Rewrite these lines with "dissertation" changed to "thesis" and everything else unchanged.

+++

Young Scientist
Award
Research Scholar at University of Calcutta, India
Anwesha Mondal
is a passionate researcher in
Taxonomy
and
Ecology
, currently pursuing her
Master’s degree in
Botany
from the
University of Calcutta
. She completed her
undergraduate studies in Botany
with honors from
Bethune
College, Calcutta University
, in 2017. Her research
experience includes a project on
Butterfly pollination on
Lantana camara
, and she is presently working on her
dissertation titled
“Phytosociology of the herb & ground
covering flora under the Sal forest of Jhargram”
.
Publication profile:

+++

* [Solved problem]:
Young Scientist
Award
Research Scholar at University of Calcutta, India
Anwesha Mondal
is a passionate researcher in
Taxonomy
and
Ecology
, currently pursuing her
Master’s degree in
Botany
from the
University of Calcutta
. She completed her
undergraduate studies in Botany
with honors from
Bethune
College, Calcutta University
, in 2017. Her research
experience includes a project on
Butterfly pollination on
Lantana camara
, and she is presently working on her
thesis titled
“Phytosociology of the herb & ground
covering flora under the Sal forest of Jhargram”
.
Publication profile:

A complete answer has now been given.